DS4PS / cpp-523-fall-2020

http://ds4ps.org/cpp-523-fall-2020/
0 stars 3 forks source link

Logged data plot discrepencies #16

Open ellihammons21 opened 3 years ago

ellihammons21 commented 3 years ago

One more question!

In part two of Lab 06, we are asked to answer some questions using the plot of the logged variables revenue and salary. For some reason, the plot that comes up in Rstudio and the knitted HTML file looks totally different than the one shown in the Lab 06 instructions on GitHub. I'm wondering is the plots look different because of something that I did wrong, and which one of these I should use to answer the questions (answers would be different depending on which of these plots I reference). I will attach snips of each so you can see what I mean.

Log from Rstudio

Log from instructions

Thank you!

ellihammons21 commented 3 years ago

Should've labeled those images, oops!

For clarity, the one on the top is from Rstudio and the bottom is from the Lab 06 instructions page on GitHub.

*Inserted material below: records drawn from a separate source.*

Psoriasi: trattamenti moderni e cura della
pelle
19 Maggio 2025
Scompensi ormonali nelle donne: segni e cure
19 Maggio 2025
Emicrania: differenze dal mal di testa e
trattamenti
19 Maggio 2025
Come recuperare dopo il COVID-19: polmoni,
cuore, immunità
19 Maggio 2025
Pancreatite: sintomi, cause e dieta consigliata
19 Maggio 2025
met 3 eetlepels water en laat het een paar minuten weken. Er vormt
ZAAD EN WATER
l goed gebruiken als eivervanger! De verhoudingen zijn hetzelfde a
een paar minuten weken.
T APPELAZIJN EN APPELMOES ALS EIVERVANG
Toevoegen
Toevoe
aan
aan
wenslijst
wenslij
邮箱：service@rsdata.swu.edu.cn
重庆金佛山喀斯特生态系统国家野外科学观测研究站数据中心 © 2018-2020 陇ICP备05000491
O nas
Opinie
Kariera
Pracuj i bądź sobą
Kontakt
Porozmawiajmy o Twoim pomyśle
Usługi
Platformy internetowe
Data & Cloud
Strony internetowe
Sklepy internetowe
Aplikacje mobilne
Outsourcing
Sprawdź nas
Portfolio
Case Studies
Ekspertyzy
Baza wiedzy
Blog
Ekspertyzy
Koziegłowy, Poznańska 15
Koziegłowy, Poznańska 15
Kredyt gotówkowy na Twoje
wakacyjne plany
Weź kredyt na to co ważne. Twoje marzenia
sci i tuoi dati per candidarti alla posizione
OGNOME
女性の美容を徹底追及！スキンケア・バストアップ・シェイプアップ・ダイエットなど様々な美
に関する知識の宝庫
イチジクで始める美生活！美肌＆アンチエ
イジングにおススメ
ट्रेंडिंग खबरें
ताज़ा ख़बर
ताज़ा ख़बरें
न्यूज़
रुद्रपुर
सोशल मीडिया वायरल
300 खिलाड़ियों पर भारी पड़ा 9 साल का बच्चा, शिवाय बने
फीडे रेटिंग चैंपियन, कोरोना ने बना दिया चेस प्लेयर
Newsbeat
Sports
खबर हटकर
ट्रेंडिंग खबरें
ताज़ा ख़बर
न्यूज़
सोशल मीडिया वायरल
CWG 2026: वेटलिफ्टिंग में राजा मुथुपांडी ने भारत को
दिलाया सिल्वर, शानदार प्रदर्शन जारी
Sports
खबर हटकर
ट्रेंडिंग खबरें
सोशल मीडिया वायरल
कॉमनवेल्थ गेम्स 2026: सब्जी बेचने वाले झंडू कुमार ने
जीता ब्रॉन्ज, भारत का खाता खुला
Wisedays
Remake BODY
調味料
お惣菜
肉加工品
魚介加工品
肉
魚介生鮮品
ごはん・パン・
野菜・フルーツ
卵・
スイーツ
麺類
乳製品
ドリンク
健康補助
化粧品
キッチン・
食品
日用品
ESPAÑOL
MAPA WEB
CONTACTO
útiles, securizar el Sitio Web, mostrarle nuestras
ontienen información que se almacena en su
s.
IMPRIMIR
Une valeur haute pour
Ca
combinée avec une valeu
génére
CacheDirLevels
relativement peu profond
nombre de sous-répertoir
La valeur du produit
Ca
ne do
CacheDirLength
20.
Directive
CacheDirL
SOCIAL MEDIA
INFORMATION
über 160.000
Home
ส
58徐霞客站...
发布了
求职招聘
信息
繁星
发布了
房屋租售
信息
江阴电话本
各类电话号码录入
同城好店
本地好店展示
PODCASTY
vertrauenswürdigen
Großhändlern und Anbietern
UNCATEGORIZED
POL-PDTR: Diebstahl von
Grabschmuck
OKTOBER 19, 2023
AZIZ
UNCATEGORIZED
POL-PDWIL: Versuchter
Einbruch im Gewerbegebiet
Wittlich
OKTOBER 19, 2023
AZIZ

lecy commented 3 years ago

When R was updated to version 4.0+ they changed the random number generator.

The graphic was pulling 2,000 random points for demo purposes only (the full dataset is too dense for a plot). The set seed should have reproduced the same graphic, except the algorithm has been changed.

URL <- "https://github.com/DS4PS/cpp-523-fall-2019/blob/master/labs/data/np-comp-data.rds?raw=true"
dat <- readRDS(gzcon(url( URL )))
set.seed( 1234 )
d2 <- sample_n( dat, 2000 )

You can use the one from the lab instructions or try something like this:

URL <- "https://github.com/DS4PS/cpp-523-fall-2019/blob/master/labs/data/np-comp-data.rds?raw=true"
dat <- readRDS(gzcon(url( URL )))
d2 <- dplyr::sample_n( dat, 2000 )

plot( log(d2$REVENUE), log(d2$SALARY), bty="n", pch=19, col=gray(0.5,0.2), cex=1.2,
      xlab="Nonprofit Revenue (logged)", ylab="Executive Director Salary (logged)",
      xlim=c(5,25), ylim=c(5,16))

abline( lm( log(d2$SALARY) ~ log(d2$REVENUE) ), col="darkorange", lwd=3 )

points( mean(log(d2$REVENUE)), mean(log(d2$SALARY)), pch=19, col="darkorange", cex=2 )
points( c(8,8), c(12,6),
         cex=3, col="steelblue", lwd=2 )
points( c(8,8), c(12,6),
         cex=1.5, col="steelblue", pch=19 )
text( c(8,8), c(12,6), c("A","B"), 
      pos=4, offset=1.2, col="steelblue", cex=2  )

image

ellihammons21 commented 3 years ago

Perfect, thank you!